---- Supplied material

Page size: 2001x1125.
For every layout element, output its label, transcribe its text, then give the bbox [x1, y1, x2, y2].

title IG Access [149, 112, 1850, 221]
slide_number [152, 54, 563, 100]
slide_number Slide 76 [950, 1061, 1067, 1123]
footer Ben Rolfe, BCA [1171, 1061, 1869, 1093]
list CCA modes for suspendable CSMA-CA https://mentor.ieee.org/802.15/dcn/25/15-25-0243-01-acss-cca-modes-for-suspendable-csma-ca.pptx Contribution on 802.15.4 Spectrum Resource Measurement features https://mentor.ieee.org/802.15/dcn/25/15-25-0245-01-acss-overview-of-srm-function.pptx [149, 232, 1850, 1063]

--------

Exercise: What is needed is an exact transcription of every entry above.

Task solution:
Page size: 2001x1125.
For every layout element, output its label, transcribe its text, then give the bbox [x1, y1, x2, y2].

title IG Access [149, 112, 1850, 221]
slide_number [152, 54, 563, 100]
slide_number Slide 76 [950, 1061, 1067, 1123]
footer Ben Rolfe, BCA [1171, 1061, 1869, 1093]
list CCA modes for suspendable CSMA-CA https://mentor.ieee.org/802.15/dcn/25/15-25-0243-01-acss-cca-modes-for-suspendable-csma-ca.pptx Contribution on 802.15.4 Spectrum Resource Measurement features https://mentor.ieee.org/802.15/dcn/25/15-25-0245-01-acss-overview-of-srm-function.pptx [149, 232, 1850, 1063]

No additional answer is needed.